Sapt secoua la tête.

«Pourquoi ne pas attendre? demanda-t-il.

– Et si le roi meurt?

– Michel sera bien forcé d’agir.

– Et si le roi se remet, s’il vit?…

– Eh bien!

– S’il vit plus de quinze jours?» fis-je simplement. Et Sapt se mordit la moustache. Soudain, Fritz von Tarlenheim me mit la main sur l’épaule. «Allons, dit-il, tentons l’aventure.

– Soyez tranquille: je n’ai pas l’intention de vous laisser en arrière.

– Oui, mais vous, vous resterez ici pour prendre soin de la princesse!»

Un éclair joyeux passa dans les yeux du vieux Sapt.

«Comme cela, Michel serait sûr de son affaire dans tous les cas, fit-il en riant, tandis que si vous venez, et si vous êtes tué et le roi aussi, qu’est-ce que deviendront ceux de nous qui auront survécu?

– Ils serviront la reine Flavie, dis-je. Je bénirais le ciel si je pouvais être l’un d’eux!

«Jusqu’ici, continuai-je, j’ai joué le rôle d’imposteur, au profit d’un autre, il est vrai, ce qui est une atténuation; mais je ne veux pas le jouer pour mon compte personnel. Si le roi n’est pas délivré vivant et réinstallé sur son trône avant le jour fixé pour les fiançailles, je dirai la vérité: advienne que pourra.

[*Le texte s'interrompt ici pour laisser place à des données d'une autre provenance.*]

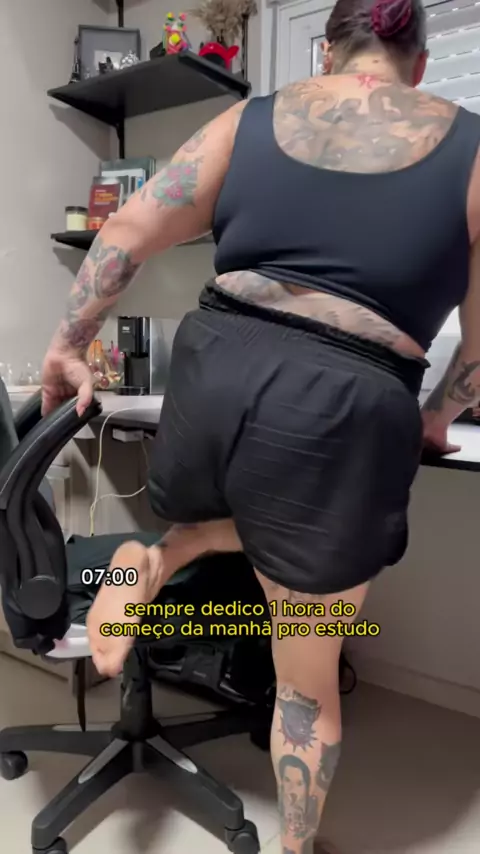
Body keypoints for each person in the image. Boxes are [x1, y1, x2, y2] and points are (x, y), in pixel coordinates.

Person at [41, 0, 480, 847]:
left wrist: (67, 345)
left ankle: (158, 555)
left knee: (248, 518)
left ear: (327, 52)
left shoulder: (248, 120)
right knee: (305, 682)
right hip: (343, 404)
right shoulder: (472, 150)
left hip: (213, 373)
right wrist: (439, 414)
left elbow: (128, 230)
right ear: (421, 64)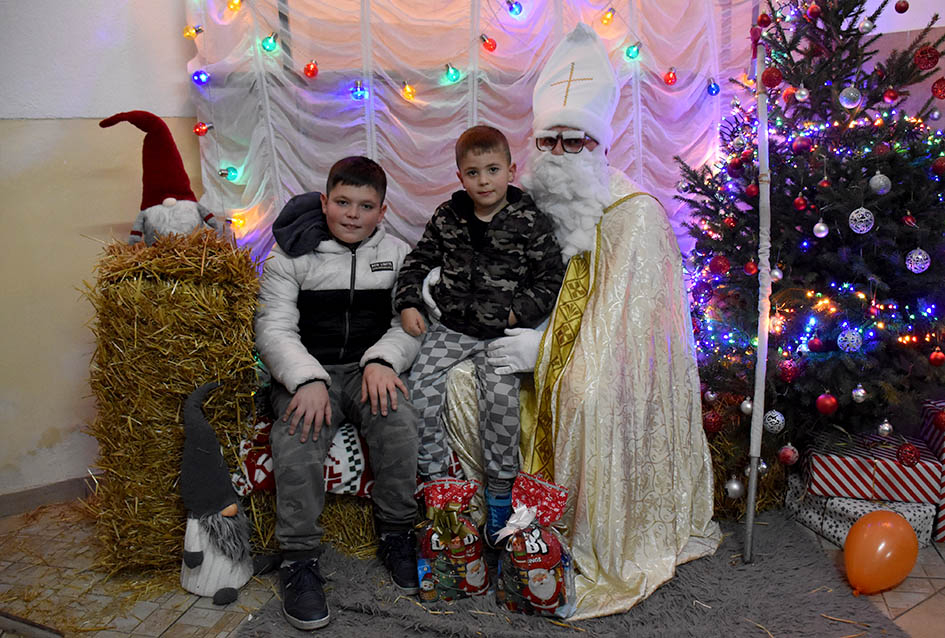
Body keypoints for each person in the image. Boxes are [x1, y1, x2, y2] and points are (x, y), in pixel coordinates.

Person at [438, 24, 721, 619]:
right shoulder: (522, 206)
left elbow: (629, 337)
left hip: (607, 371)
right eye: (549, 143)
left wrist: (543, 355)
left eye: (575, 142)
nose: (560, 156)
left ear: (602, 145)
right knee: (461, 384)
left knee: (584, 396)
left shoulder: (634, 216)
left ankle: (562, 541)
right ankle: (487, 528)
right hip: (527, 342)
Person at [255, 156, 421, 631]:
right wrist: (305, 379)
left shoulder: (398, 253)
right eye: (343, 202)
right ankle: (299, 559)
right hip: (309, 370)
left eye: (365, 206)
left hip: (365, 368)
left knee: (399, 422)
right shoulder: (290, 255)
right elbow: (274, 327)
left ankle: (396, 533)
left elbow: (407, 323)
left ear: (382, 211)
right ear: (325, 202)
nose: (353, 214)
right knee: (298, 436)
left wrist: (383, 361)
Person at [394, 125, 565, 544]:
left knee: (502, 402)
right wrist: (409, 302)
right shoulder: (447, 217)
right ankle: (438, 487)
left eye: (492, 170)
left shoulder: (529, 220)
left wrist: (515, 312)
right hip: (451, 328)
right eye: (473, 173)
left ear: (511, 170)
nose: (483, 181)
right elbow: (417, 262)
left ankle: (500, 496)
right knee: (420, 390)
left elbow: (550, 278)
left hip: (501, 334)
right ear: (460, 177)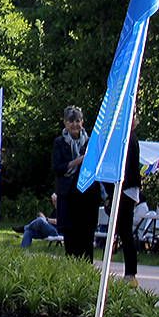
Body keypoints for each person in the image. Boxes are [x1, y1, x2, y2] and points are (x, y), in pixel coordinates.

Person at [52, 107, 99, 260]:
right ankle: (71, 266)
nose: (74, 125)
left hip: (86, 195)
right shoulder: (59, 143)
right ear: (65, 123)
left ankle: (87, 266)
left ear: (82, 122)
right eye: (71, 121)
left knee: (86, 235)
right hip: (67, 194)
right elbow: (57, 167)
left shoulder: (90, 143)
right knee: (70, 236)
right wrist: (75, 162)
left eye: (77, 121)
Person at [115, 132, 143, 281]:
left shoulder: (128, 137)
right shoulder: (126, 136)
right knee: (123, 231)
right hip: (124, 188)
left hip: (125, 189)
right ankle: (130, 272)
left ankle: (130, 273)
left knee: (125, 232)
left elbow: (128, 166)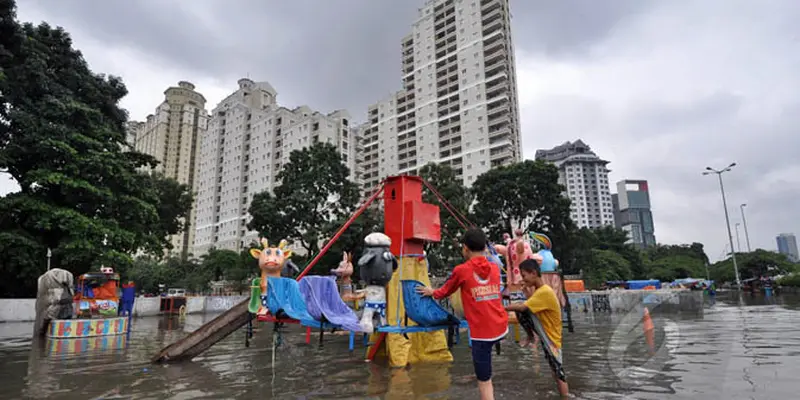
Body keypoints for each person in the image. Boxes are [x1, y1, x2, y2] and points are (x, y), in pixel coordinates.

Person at [417, 228, 508, 400]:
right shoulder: (495, 268)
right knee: (485, 366)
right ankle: (481, 374)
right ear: (485, 247)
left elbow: (445, 290)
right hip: (500, 326)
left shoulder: (462, 270)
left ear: (465, 248)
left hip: (482, 334)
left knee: (485, 381)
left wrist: (432, 292)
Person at [505, 259, 569, 397]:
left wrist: (500, 308)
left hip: (551, 339)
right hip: (545, 334)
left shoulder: (544, 292)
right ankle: (531, 336)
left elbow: (523, 306)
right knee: (555, 370)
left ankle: (566, 397)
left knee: (558, 372)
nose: (523, 279)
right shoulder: (540, 290)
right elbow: (530, 303)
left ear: (534, 273)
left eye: (524, 276)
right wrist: (526, 289)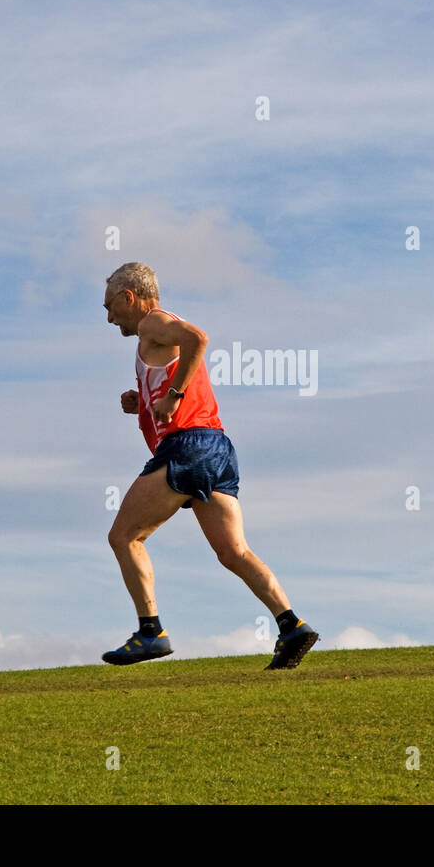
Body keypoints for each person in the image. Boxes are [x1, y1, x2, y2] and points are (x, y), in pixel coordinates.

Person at [101, 261, 319, 669]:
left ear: (129, 297)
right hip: (218, 447)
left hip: (187, 447)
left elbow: (198, 339)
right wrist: (144, 402)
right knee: (234, 552)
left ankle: (150, 633)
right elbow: (176, 371)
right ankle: (291, 625)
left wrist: (174, 396)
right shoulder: (158, 333)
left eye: (111, 306)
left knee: (124, 537)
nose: (110, 318)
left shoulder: (153, 323)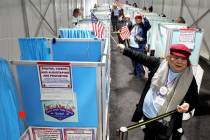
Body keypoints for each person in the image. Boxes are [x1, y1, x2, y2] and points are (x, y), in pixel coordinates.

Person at [116, 43, 198, 140]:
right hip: (148, 114)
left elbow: (194, 99)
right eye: (176, 57)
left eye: (183, 59)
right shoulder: (159, 64)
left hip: (166, 120)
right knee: (148, 136)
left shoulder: (189, 78)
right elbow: (141, 57)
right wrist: (125, 50)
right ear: (169, 57)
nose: (179, 61)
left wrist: (187, 106)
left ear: (187, 61)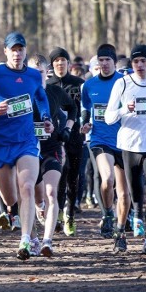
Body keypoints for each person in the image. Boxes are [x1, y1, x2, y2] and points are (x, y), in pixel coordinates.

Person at [0, 31, 53, 260]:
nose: (17, 54)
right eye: (13, 50)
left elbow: (41, 98)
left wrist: (46, 118)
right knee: (11, 198)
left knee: (27, 187)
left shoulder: (34, 76)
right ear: (5, 51)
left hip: (26, 141)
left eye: (20, 49)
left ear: (25, 51)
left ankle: (25, 239)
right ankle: (32, 234)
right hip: (0, 143)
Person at [104, 44, 146, 255]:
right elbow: (108, 117)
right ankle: (136, 217)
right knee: (135, 194)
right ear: (131, 64)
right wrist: (126, 109)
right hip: (129, 146)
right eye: (136, 62)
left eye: (144, 61)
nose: (140, 65)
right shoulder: (122, 84)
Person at [80, 44, 131, 250]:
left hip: (125, 141)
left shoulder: (125, 83)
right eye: (100, 60)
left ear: (114, 62)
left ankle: (120, 233)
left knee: (125, 193)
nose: (104, 64)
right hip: (100, 139)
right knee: (107, 178)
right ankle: (108, 212)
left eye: (107, 60)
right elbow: (86, 109)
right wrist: (85, 123)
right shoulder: (89, 85)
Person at [29, 54, 75, 256]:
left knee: (51, 193)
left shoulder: (55, 92)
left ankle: (47, 241)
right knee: (30, 195)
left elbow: (72, 107)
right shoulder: (22, 95)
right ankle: (32, 239)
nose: (36, 76)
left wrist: (67, 128)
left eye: (40, 72)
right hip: (28, 151)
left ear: (46, 73)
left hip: (52, 149)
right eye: (32, 72)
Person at [46, 47, 84, 236]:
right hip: (53, 139)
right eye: (56, 61)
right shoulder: (47, 85)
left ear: (69, 63)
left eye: (63, 60)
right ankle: (59, 213)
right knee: (59, 175)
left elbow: (85, 109)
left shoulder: (78, 84)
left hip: (75, 137)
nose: (60, 64)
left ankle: (70, 215)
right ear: (52, 65)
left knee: (73, 178)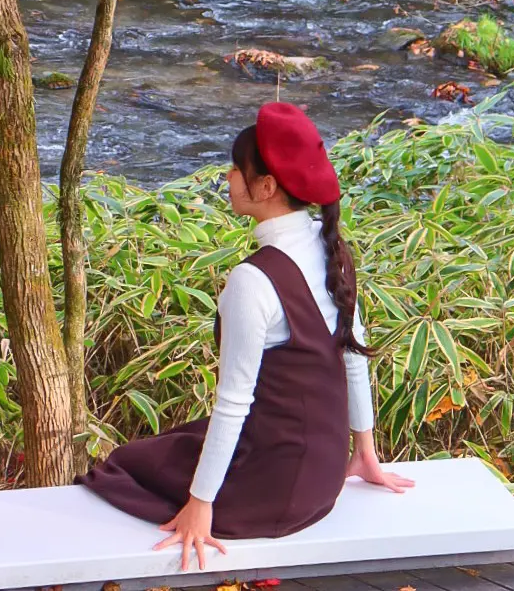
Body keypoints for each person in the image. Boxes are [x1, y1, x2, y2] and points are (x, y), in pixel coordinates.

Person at [78, 101, 412, 569]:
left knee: (126, 464)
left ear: (267, 186)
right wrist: (365, 453)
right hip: (322, 477)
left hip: (271, 490)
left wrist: (201, 506)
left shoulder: (253, 280)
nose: (228, 177)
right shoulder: (329, 244)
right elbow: (353, 355)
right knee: (175, 444)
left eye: (237, 169)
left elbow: (234, 402)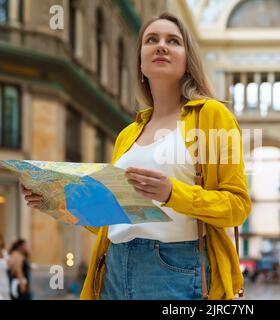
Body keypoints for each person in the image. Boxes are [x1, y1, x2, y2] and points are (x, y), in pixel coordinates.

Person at [20, 12, 251, 300]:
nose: (161, 46)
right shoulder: (128, 134)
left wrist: (171, 193)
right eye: (151, 40)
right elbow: (113, 220)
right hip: (113, 268)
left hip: (174, 269)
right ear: (141, 62)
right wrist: (59, 203)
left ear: (187, 59)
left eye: (173, 41)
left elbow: (237, 206)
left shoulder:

– Faites ce que vous voudrez, mon enfant, dit Sapt. Allez.» Voici quel était mon plan: une troupe de gens solides, sous la conduite de Sapt, devait arriver devant la porte du château sans avoir été aperçue. Il le fallait à tout prix, et ordre avait été donné de se débarrasser de tout indiscret, de tout curieux, de s’en débarrasser avec le sabre; les armes à feu étaient absolument proscrites comme bruyantes et dangereuses.

Si tout marchait à souhait, la petite troupe se trouverait devant la porte, au moment même où Jean l’ouvrirait. La porte ouverte, mes amis s’élançaient et s’emparaient des domestiques s’ils opposaient quelque résistance, ce qui n’était point vraisemblable. À cet instant précis, tout mon plan reposait sur cette concordance: un cri de femme devait retentir, un cri perçant, déchirant, poussé par Antoinette de Mauban. À plusieurs reprises elle appellerait: «Au secours! Au secours! Michel! Rupert Hentzau!… Au secours!»